YOUR OBJECTIVE: Please count the lines in the rows below that contain the string "citations", and reply with only that number.

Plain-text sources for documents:
◇ ◇ ◇ ◇ ◇

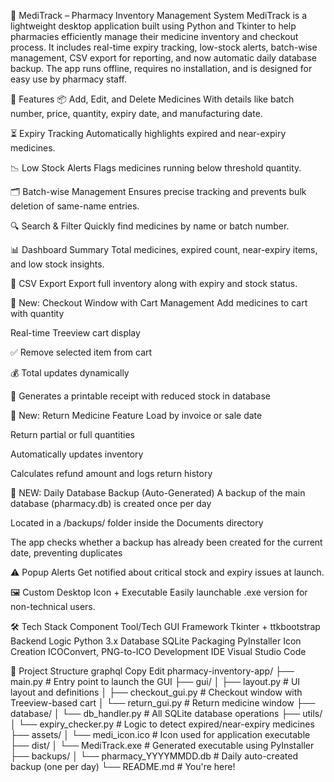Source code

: 💊 MediTrack – Pharmacy Inventory Management System
MediTrack is a lightweight desktop application built using Python and Tkinter to help pharmacies efficiently manage their medicine inventory and checkout process. It includes real-time expiry tracking, low-stock alerts, batch-wise management, CSV export for reporting, and now automatic daily database backup. The app runs offline, requires no installation, and is designed for easy use by pharmacy staff.

🚀 Features
📦 Add, Edit, and Delete Medicines
With details like batch number, price, quantity, expiry date, and manufacturing date.

⏳ Expiry Tracking
Automatically highlights expired and near-expiry medicines.

📉 Low Stock Alerts
Flags medicines running below threshold quantity.

🗂️ Batch-wise Management
Ensures precise tracking and prevents bulk deletion of same-name entries.

🔍 Search & Filter
Quickly find medicines by name or batch number.

📊 Dashboard Summary
Total medicines, expired count, near-expiry items, and low stock insights.

🧮 CSV Export
Export full inventory along with expiry and stock status.

🛒 New: Checkout Window with Cart Management
Add medicines to cart with quantity

Real-time Treeview cart display

✅ Remove selected item from cart

💰 Total updates dynamically

🧾 Generates a printable receipt with reduced stock in database

🔁 New: Return Medicine Feature
Load by invoice or sale date

Return partial or full quantities

Automatically updates inventory

Calculates refund amount and logs return history

💾 NEW: Daily Database Backup (Auto-Generated)
A backup of the main database (pharmacy.db) is created once per day

Located in a /backups/ folder inside the Documents directory

The app checks whether a backup has already been created for the current date, preventing duplicates

⚠️ Popup Alerts
Get notified about critical stock and expiry issues at launch.

🖼️ Custom Desktop Icon + Executable
Easily launchable .exe version for non-technical users.

🛠️ Tech Stack
Component	Tool/Tech
GUI Framework	Tkinter + ttkbootstrap
Backend Logic	Python 3.x
Database	SQLite
Packaging	PyInstaller
Icon Creation	ICOConvert, PNG-to-ICO
Development IDE	Visual Studio Code

📁 Project Structure
graphql
Copy
Edit
pharmacy-inventory-app/
├── main.py                   # Entry point to launch the GUI
├── gui/
│   ├── layout.py             # UI layout and definitions
│   ├── checkout_gui.py       # Checkout window with Treeview-based cart
│   └── return_gui.py         # Return medicine window
├── database/
│   └── db_handler.py         # All SQLite database operations
├── utils/
│   └── expiry_checker.py     # Logic to detect expired/near-expiry medicines
├── assets/
│   └── medi_icon.ico         # Icon used for application executable
├── dist/
│   └── MediTrack.exe         # Generated executable using PyInstaller
├── backups/
│   └── pharmacy_YYYYMMDD.db  # Daily auto-created backup (one per day)
└── README.md                 # You're here!

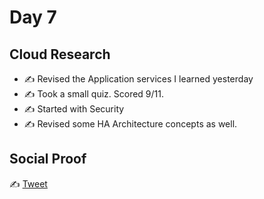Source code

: # Day 7

## Cloud Research

- ✍️ Revised the Application services I learned yesterday
- ✍️ Took a small quiz. Scored 9/11.
- ✍️ Started with Security
- ✍️ Revised some HA Architecture concepts as well.

## Social Proof

✍️ [Tweet](https://twitter.com/afraz_momin/status/1290047424543592448?s=20)
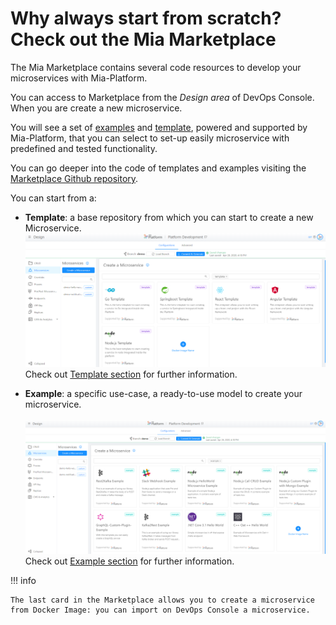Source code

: # Why always start from scratch? Check out the Mia Marketplace

The Mia Marketplace contains several code resources to develop your microservices with Mia-Platform.

You can access to Marketplace from the *Design area* of DevOps Console. When you are create a new microservice.

You will see a set of [examples](./examples/overview-examples.md) and [template](./templates/overview-templates.md), powered and supported by Mia-Platform, that you can select to set-up easily microservice with predefined and tested functionality.

You can go deeper into the code of templates and examples visiting the  [Marketplace Github repository](https://github.com/mia-platform-marketplace).

You can start from a:

* **Template**: a base repository from which you can start to create a new Microservice. 
<br>![new-templates](./img/new-templates.png)
Check out [Template section](./templates/overview-templates.md) for further information.

* **Example**: a specific use-case, a ready-to-use model to create your microservice.     
<br>![new-examples](img/new-examples.png)
Check out [Example section](./examples/overview-examples.md) for further information.

!!! info

    The last card in the Marketplace allows you to create a microservice from Docker Image: you can import on DevOps Console a microservice.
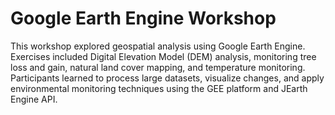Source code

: # **Google Earth Engine Workshop**

This workshop explored geospatial analysis using Google Earth Engine. Exercises included Digital Elevation Model (DEM) analysis, monitoring tree loss and gain, natural land cover mapping, and temperature monitoring. Participants learned to process large datasets, visualize changes, and apply environmental monitoring techniques using the GEE platform and JEarth Engine API.
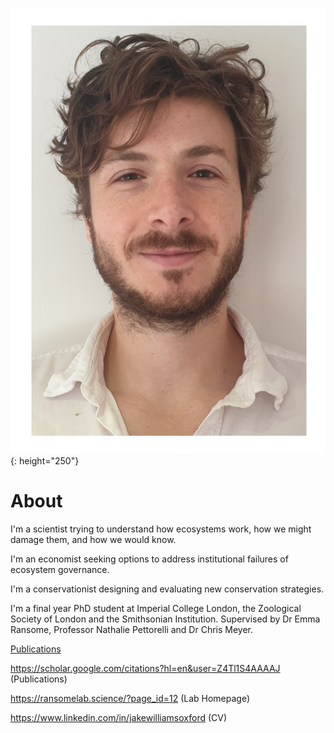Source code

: ![Jake Williams](/assets/image.jpg){: height="250"}

# About
I'm a scientist trying to understand how ecosystems work, how we might damage them, and how we would know.

I'm an economist seeking options to address institutional failures of ecosystem governance. 

I'm a conservationist designing and evaluating new conservation strategies.

I'm a final year PhD student at Imperial College London, the Zoological Society of London and the Smithsonian Institution. Supervised by Dr Emma Ransome, Professor Nathalie Pettorelli and Dr Chris Meyer.

[Publications](https://scholar.google.com/citations?hl=en&user=Z4Tl1S4AAAAJ)

<https://scholar.google.com/citations?hl=en&user=Z4Tl1S4AAAAJ> (Publications)

<https://ransomelab.science/?page_id=12> (Lab Homepage)

<https://www.linkedin.com/in/jakewilliamsoxford> (CV)
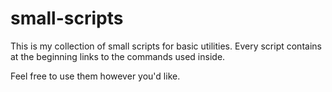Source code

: # small-scripts

This is my collection of small scripts for basic utilities. Every script contains at the beginning links to the commands used inside.

Feel free to use them however you'd like.
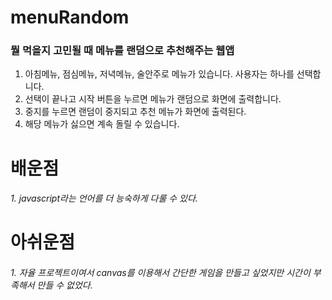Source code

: # menuRandom

### 뭘 먹을지 고민될 때 메뉴를 랜덤으로 추천해주는 웹앱   
1. 아침메뉴, 점심메뉴, 저녁메뉴, 술안주로 메뉴가 있습니다. 사용자는 하나를 선택합니다.   
2. 선택이 끝나고 시작 버튼을 누르면 메뉴가 랜덤으로 화면에 출력합니다.   
3. 중지를 누르면 랜덤이 중지되고 추천 메뉴가 화면에 출력된다.   
4. 해당 메뉴가 싫으면 계속 돌릴 수 있습니다.   


# 배운점
###### 1. javascript라는 언어를 더 능숙하게 다룰 수 있다.
# 아쉬운점
###### 1. 자율 프로젝트이여서 canvas를 이용해서 간단한 게임을 만들고 싶었지만 시간이 부족해서 만들 수 없었다.
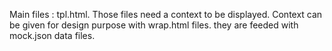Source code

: Main files : tpl.html. Those files need a context to be displayed. Context can be given for design purpose with wrap.html files. they are feeded with mock.json data files.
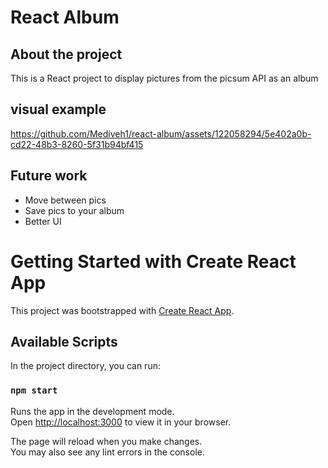 # React Album

## About the project

This is a React project to display pictures from the picsum API as an album

## visual example 

https://github.com/Mediveh1/react-album/assets/122058294/5e402a0b-cd22-48b3-8260-5f31b94bf415


## Future work

- Move between pics
- Save pics to your album
- Better UI



# Getting Started with Create React App

This project was bootstrapped with [Create React App](https://github.com/facebook/create-react-app).

## Available Scripts

In the project directory, you can run:

### `npm start`

Runs the app in the development mode.\
Open [http://localhost:3000](http://localhost:3000) to view it in your browser.

The page will reload when you make changes.\
You may also see any lint errors in the console.

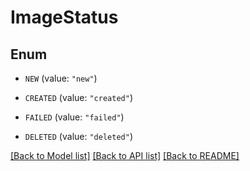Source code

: # ImageStatus

## Enum


* `NEW` (value: `"new"`)

* `CREATED` (value: `"created"`)

* `FAILED` (value: `"failed"`)

* `DELETED` (value: `"deleted"`)


[[Back to Model list]](../README.md#documentation-for-models) [[Back to API list]](../README.md#documentation-for-api-endpoints) [[Back to README]](../README.md)


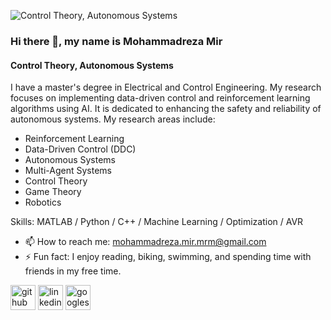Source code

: 
![Control Theory, Autonomous Systems  ](https://media.licdn.com/dms/image/v2/D4D16AQFp56IQfq8tqg/profile-displaybackgroundimage-shrink_350_1400/profile-displaybackgroundimage-shrink_350_1400/0/1725212343191?e=1730937600&v=beta&t=Y3L8CkogKcodWV4sR5_Z07v5ykNLbyfw3NlFkniNslU)

### Hi there 👋, my name is Mohammadreza Mir
#### Control Theory, Autonomous Systems  
I have a master's degree in Electrical and Control Engineering. My research focuses on implementing data-driven control and reinforcement learning algorithms using AI. It is dedicated to enhancing the safety and reliability of autonomous systems. 
My research areas include: 
- Reinforcement Learning
- Data-Driven Control (DDC)
- Autonomous Systems
- Multi-Agent Systems
- Control Theory
- Game Theory
- Robotics

Skills: MATLAB / Python / C++ / Machine Learning / Optimization / AVR

- 📫 How to reach me: mohammadreza.mir.mrm@gmail.com 
- ⚡ Fun fact: I enjoy reading, biking, swimming, and spending time with friends in my free time.  


[<img src='https://cdn.jsdelivr.net/npm/simple-icons@3.0.1/icons/github.svg' alt='github' height='40'>](https://github.com/https://github.com/mohammadreza-mirr/mohammadreza-mirr/new/main?filename=README.md&path=%2F&value=-+👋+Hi%2C+I’m+%40mohammadreza-mirr%0A-+👀+I’m+interested+in+...%0A-+🌱+I’m+currently+learning+...%0A-+💞%EF%B8%8F+I’m+looking+to+collaborate+on+...%0A-+📫+How+to+reach+me+...%0A-+😄+Pronouns%3A+...%0A-+⚡+Fun+fact%3A+...%0A%0A%3C%21---%0Amohammadreza-mirr%2Fmohammadreza-mirr+is+a+✨+special+✨+repository+because+its+%60README.md%60+%28this+file%29+appears+on+your+GitHub+profile.%0AYou+can+click+the+Preview+link+to+take+a+look+at+your+changes.%0A---%3E%0A)  [<img src='https://cdn.jsdelivr.net/npm/simple-icons@3.0.1/icons/linkedin.svg' alt='linkedin' height='40'>](https://www.linkedin.com/in/https://www.linkedin.com/in/mohammadrezamir//)  [<img src='https://cdn.jsdelivr.net/npm/simple-icons@3.0.1/icons/googlescholar.svg' alt='googlescholar' height='40'>](https://scholar.google.com/citations?user=-bHooWUAAAAJ&hl=en)  


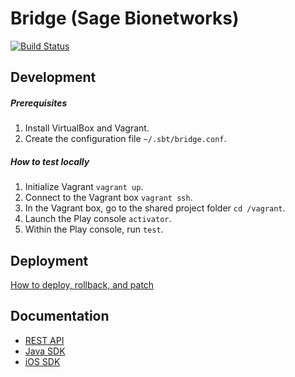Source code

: Bridge (Sage Bionetworks)
=========================================

[![Build Status](https://travis-ci.org/Sage-Bionetworks/BridgePF.svg?branch=develop)](https://travis-ci.org/Sage-Bionetworks/BridgePF)

Development
------------------
##### Prerequisites

1. Install VirtualBox and Vagrant.
2. Create the configuration file `~/.sbt/bridge.conf`.

##### How to test locally

1. Initialize Vagrant `vagrant up`.
2. Connect to the Vagrant box `vagrant ssh`.
3. In the Vagrant box, go to the shared project folder `cd /vagrant`.
4. Launch the Play console `activator`.
5. Within the Play console, run `test`.

Deployment
------------------
[How to deploy, rollback, and patch](https://github.com/Sage-Bionetworks/BridgePF/wiki/Production%20Deployment)

Documentation
------------------
* [REST API](https://sagebionetworks.jira.com/wiki/display/BRIDGE/Bridge+REST+API)
* [Java SDK](https://github.com/Sage-Bionetworks/BridgeJavaSDK)
* [iOS SDK](https://github.com/Sage-Bionetworks/Bridge-iOS-SDK)
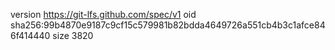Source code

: version https://git-lfs.github.com/spec/v1
oid sha256:99b4870e9187c9cf15c579981b82bdda4649726a551cb4b3c1afce846f414440
size 3820
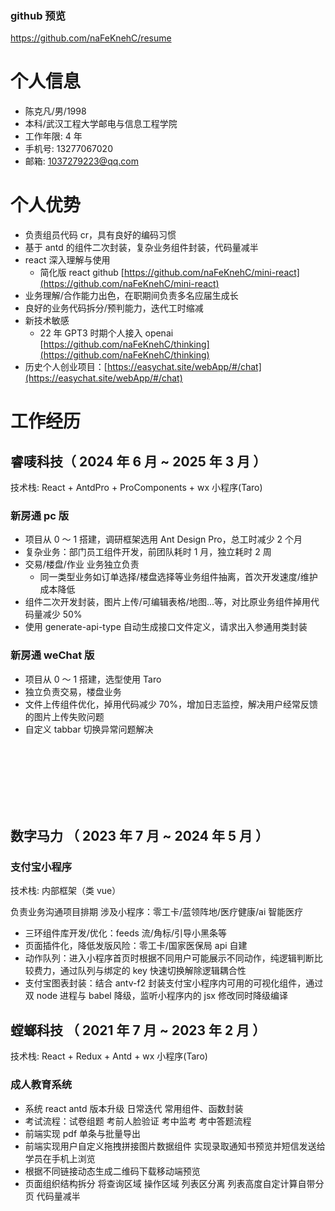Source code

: ### github 预览

https://github.com/naFeKnehC/resume

# 个人信息

- 陈克凡/男/1998
- 本科/武汉工程大学邮电与信息工程学院
- 工作年限: 4 年
- 手机号: 13277067020
- 邮箱: 1037279223@qq.com

# 个人优势

- 负责组员代码 cr，具有良好的编码习惯
- 基于 antd 的组件二次封装，复杂业务组件封装，代码量减半
- react 深入理解与使用
  - 简化版 react github [https://github.com/naFeKnehC/mini-react](https://github.com/naFeKnehC/mini-react)
- 业务理解/合作能力出色，在职期间负责多名应届生成长
- 良好的业务代码拆分/预判能力，迭代工时缩减
- 新技术敏感
  - 22 年 GPT3 时期个人接入 openai [https://github.com/naFeKnehC/thinking](https://github.com/naFeKnehC/thinking)
- 历史个人创业项目：[https://easychat.site/webApp/#/chat](https://easychat.site/webApp/#/chat)

# 工作经历

## 睿唛科技（ 2024 年 6 月 ~ 2025 年 3 月 ）

技术栈: React + AntdPro + ProComponents + wx 小程序(Taro)

### 新房通 pc 版

- 项目从 0 ～ 1 搭建，调研框架选用 Ant Design Pro，总工时减少 2 个月
- 复杂业务：部门员工组件开发，前团队耗时 1 月，独立耗时 2 周
- 交易/楼盘/作业 业务独立负责
  - 同一类型业务如订单选择/楼盘选择等业务组件抽离，首次开发速度/维护成本降低
- 组件二次开发封装，图片上传/可编辑表格/地图...等，对比原业务组件掉用代码量减少 50%
- 使用 generate-api-type 自动生成接口文件定义，请求出入参通用类封装

### 新房通 weChat 版

- 项目从 0 ～ 1 搭建，选型使用 Taro
- 独立负责交易，楼盘业务
- 文件上传组件优化，掉用代码减少 70%，增加日志监控，解决用户经常反馈的图片上传失败问题
- 自定义 tabbar 切换异常问题解决

<br/>
<br/>
<br/>
<br/>
<br/>
<br/>

## 数字马力 （ 2023 年 7 月 ~ 2024 年 5 月 ）

### 支付宝小程序

技术栈: 内部框架（类 vue）

负责业务沟通项目排期 涉及小程序：零工卡/蓝领阵地/医疗健康/ai 智能医疗

- 三环组件库开发/优化：feeds 流/角标/引导小黑条等
- 页面插件化，降低发版风险：零工卡/国家医保局 api 自建
- 动作队列：进入小程序首页时根据不同用户可能展示不同动作，纯逻辑判断比较费力，通过队列与绑定的 key 快速切换解除逻辑耦合性
- 支付宝图表封装：结合 antv-f2 封装支付宝小程序内可用的可视化组件，通过双 node 进程与 babel 降级，监听小程序内的 jsx 修改同时降级编译

## 螳螂科技 （ 2021 年 7 月 ~ 2023 年 2 月 ）

技术栈: React + Redux + Antd + wx 小程序(Taro)

### 成人教育系统

- 系统 react antd 版本升级 日常迭代 常用组件、函数封装
- 考试流程：试卷组题 考前人脸验证 考中监考 考中答题流程
- 前端实现 pdf 单条与批量导出
- 前端实现用户自定义拖拽拼接图片数据组件 实现录取通知书预览并短信发送给学员在手机上浏览
- 根据不同链接动态生成二维码下载移动端预览
- 页面组织结构拆分 将查询区域 操作区域 列表区分离 列表高度自定计算自带分页 代码量减半
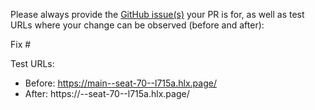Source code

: Please always provide the [GitHub issue(s)](../issues) your PR is for, as well as test URLs where your change can be observed (before and after):

Fix #<gh-issue-id>

Test URLs:
- Before: https://main--seat-70--l715a.hlx.page/
- After: https://<branch>--seat-70--l715a.hlx.page/
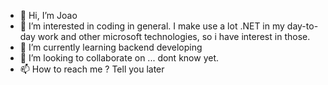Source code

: - 👋 Hi, I’m Joao
- 👀 I’m interested in coding in general. I make use a lot .NET in my day-to-day work and other microsoft technologies, so i have interest in those. 
- 🌱 I’m currently learning backend developing
- 💞️ I’m looking to collaborate on ... dont know yet.
- 📫 How to reach me ? Tell you later 

<!---
JoaoCampos07/JoaoCampos07 is a ✨ special ✨ repository because its `README.md` (this file) appears on your GitHub profile.
You can click the Preview link to take a look at your changes.
--->
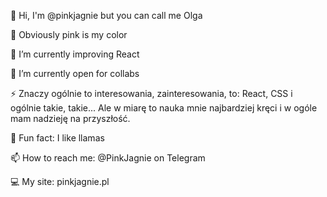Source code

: 👋 Hi, I'm @pinkjagnie but you can call me Olga

🦄 Obviously pink is my color

🌱 I’m currently improving React

🔭 I’m currently open for collabs


⚡ Znaczy ogólnie to interesowania, zainteresowania, to: React, CSS i ogólnie takie, takie... Ale w miarę to nauka mnie najbardziej kręci i w ogóle mam nadzieję na przyszłość. 


🦙 Fun fact: I like llamas


📫 How to reach me: @PinkJagnie on Telegram

💻 My site: pinkjagnie.pl
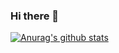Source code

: ### Hi there 👋

<!-- [![Top Langs](https://github-readme-stats.vercel.app/api/top-langs/?username=w29593617)](https://github.com/anuraghazra/github-readme-stats) -->

[![Anurag's github stats](https://github-readme-stats.vercel.app/api?username=w29593617&show_icons=true&theme=dracula)](https://github.com/anuraghazra/github-readme-stats)


<!--
**w29593617/w29593617** is a ✨ _special_ ✨ repository because its `README.md` (this file) appears on your GitHub profile.

Here are some ideas to get you started:

- 🔭 I’m currently working on ...
- 🌱 I’m currently learning ...
- 👯 I’m looking to collaborate on ...
- 🤔 I’m looking for help with ...
- 💬 Ask me about ...
- 📫 How to reach me: ...
- 😄 Pronouns: ...
- ⚡ Fun fact: ...
-->
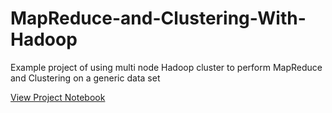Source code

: # MapReduce-and-Clustering-With-Hadoop
Example project of using multi node Hadoop cluster to perform MapReduce and Clustering on a generic data set

<a href="https://nbviewer.jupyter.org/github/scelmore1/MapReduce-and-Clustering-With-Hadoop/blob/main/HadoopExamples.ipynb">View Project Notebook</a>
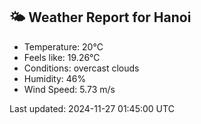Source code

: <!-- WEATHER-START -->
## 🌤 Weather Report for Hanoi

- Temperature: 20°C
- Feels like: 19.26°C
- Conditions: overcast clouds
- Humidity: 46%
- Wind Speed: 5.73 m/s

Last updated: 2024-11-27 01:45:00 UTC
<!-- WEATHER-END -->
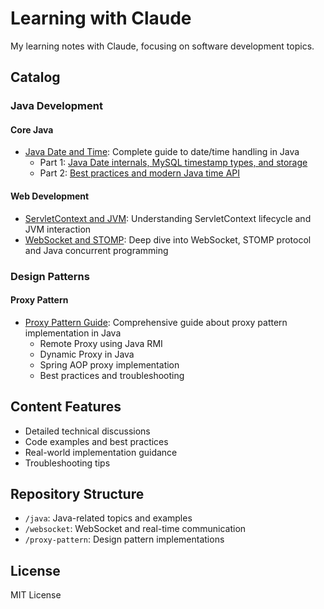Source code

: # Learning with Claude

My learning notes with Claude, focusing on software development topics.

## Catalog

### Java Development

#### Core Java
- [Java Date and Time](./java/2024-03-20-java-date-and-time.md): Complete guide to date/time handling in Java
  - Part 1: [Java Date internals, MySQL timestamp types, and storage](./java/java-date-summary-part1.md)
  - Part 2: [Best practices and modern Java time API](./java/java-date-summary-part2.md)

#### Web Development
- [ServletContext and JVM](./java/servletcontext-and-jvm.md): Understanding ServletContext lifecycle and JVM interaction
- [WebSocket and STOMP](./websocket/websocket-and-java-programming.md): Deep dive into WebSocket, STOMP protocol and Java concurrent programming

### Design Patterns

#### Proxy Pattern
- [Proxy Pattern Guide](./proxy-pattern/proxy-discussion.md): Comprehensive guide about proxy pattern implementation in Java
  - Remote Proxy using Java RMI
  - Dynamic Proxy in Java
  - Spring AOP proxy implementation
  - Best practices and troubleshooting

## Content Features

- Detailed technical discussions
- Code examples and best practices
- Real-world implementation guidance
- Troubleshooting tips

## Repository Structure

- `/java`: Java-related topics and examples
- `/websocket`: WebSocket and real-time communication
- `/proxy-pattern`: Design pattern implementations

## License

MIT License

◇ ◇ ◇ ◇ ◇

WRITTEN SOLUTION: 3